Documenting the content and processing steps of items in ArcGIS is key to usability and trust, but it is an easily overlooked activity, making the automation of generative steps very valuable. In ETL, you are often working with external data, another common disconnection with ArcGIS metadata flow.
This sample shows how to build metadata creation or harvesting into ETL workflows that maintain a hosted feature service, but are equally valid with other outputs, such as geodatabases.
This pattern uses ArcGIS Pro and OLE DB connections to connect to an external ODBC-compatible data source.
While ArcGIS supports many popular database platforms, more connections may be made in ArcGIS Pro to relational data, local or remote, using industry standard OLE DB data sources. These extend the database connection options in ArcGIS Pro, making additional data sources accessible for mapping, data engineering and analytic workflows, including ETL. Connections may be shared across your network. If you need to work with data in an external database, OLE DB connections are a simple and usually available option. Beyond any built-in support in ArcGIS, some cloud data lakes and warehouses also offer ODBC drivers to simplify connectivity.

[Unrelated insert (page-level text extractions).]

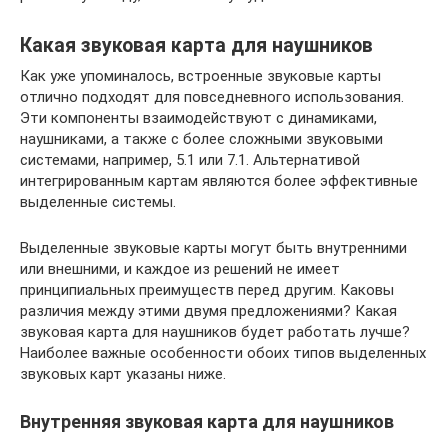
Какая звуковая карта для наушников
Как уже упоминалось, встроенные звуковые карты
отлично подходят для повседневного использования.
Эти компоненты взаимодействуют с динамиками,
наушниками, а также с более сложными звуковыми
системами, например, 5.1 или 7.1. Альтернативой
интегрированным картам являются более эффективные
выделенные системы.
Выделенные звуковые карты могут быть внутренними
или внешними, и каждое из решений не имеет
принципиальных преимуществ перед другим. Каковы
различия между этими двумя предложениями? Какая
звуковая карта для наушников будет работать лучше?
Наиболее важные особенности обоих типов выделенных
звуковых карт указаны ниже.
Внутренняя звуковая карта для наушников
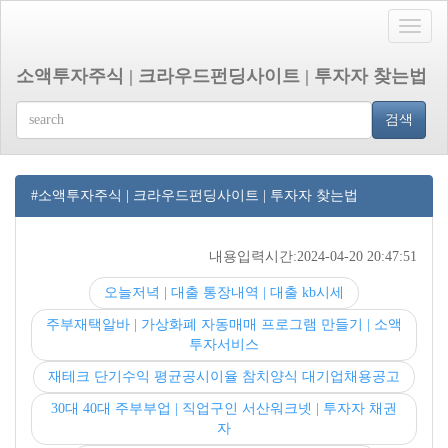
Toggle
naviga
소액투자주식 | 크라우드펀딩사이트 | 투자자 찾는법
검색
#소액투자주식 | 크라우드펀딩사이트 | 투자자 찾는법
내용입력시간:2024-04-20 20:47:51
오늘저녁 | 대출 통장내역 | 대출 kb시세
주부재택알바 | 가상화폐 자동매매 프로그램 만들기 | 소액
투자서비스
재테크 단기수익 평균공시이율 참치양식 대기업채용공고
30대 40대 주부부업 | 직업구인 서산워크넷 | 투자자 채권
자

This sample shows how ArcGIS tools can use an OLE DB connection to enrich unsupported tabular data, applying a desired schema, and sending the result persisted as a geodatabase feature class.
This pattern uses ArcGIS Pro and the ArcGIS Data Interoperability extension to interact with a API that returns large responses through pagination - in chunks of JSON which then need parsing to be parsed.
HTTP-based REST APIs often return a JSON response, popular for its combination of readability (by people or machines) and flexibility, but the JSON objects are loosely typed and often unstructured and unordered. For responsiveness reasons, APIs may return a logical dataset in pieces (“pages”), generated sequentially, but which must be aggregated at the client. These two challenges of pagination and parsing into a defined schema are easily solved with a low-code strategy.
This sample shows how to interact with a paging API to synchronize data daily with an ArcGIS Online hosted feature layer.
This pattern uses ArcGIS Pro, ArcGIS Enterprise web tools, and optionally ArcGIS Data Interoperability.
Perhaps the most prevalent organizational approach for any work, computerized or not, is repetition on a schedule. Beginning with ArcGIS Pro 3.4 and ArcGIS Enterprise 11.4, web tools (geoprocessing services) authored in ArcGIS Pro may be also scheduled in ArcGIS Pro. Geoprocessing tools that do ETL work may be authored as Python script tools, ModelBuilder models or Data Interoperability spatial ETL tools, shared as web tools, then scheduled from the tool’s Run
menu in ArcGIS Pro. Key to making this pattern work is making sure your input and output dataset parameters are registered with or accessible to ArcGIS Enterprise and not uploaded as static copies at publication time.
This sample provides an example of a spatial ETL web tool scheduled to run twice daily to mirror an RSS feed to an ArcGIS Online hosted feature layer.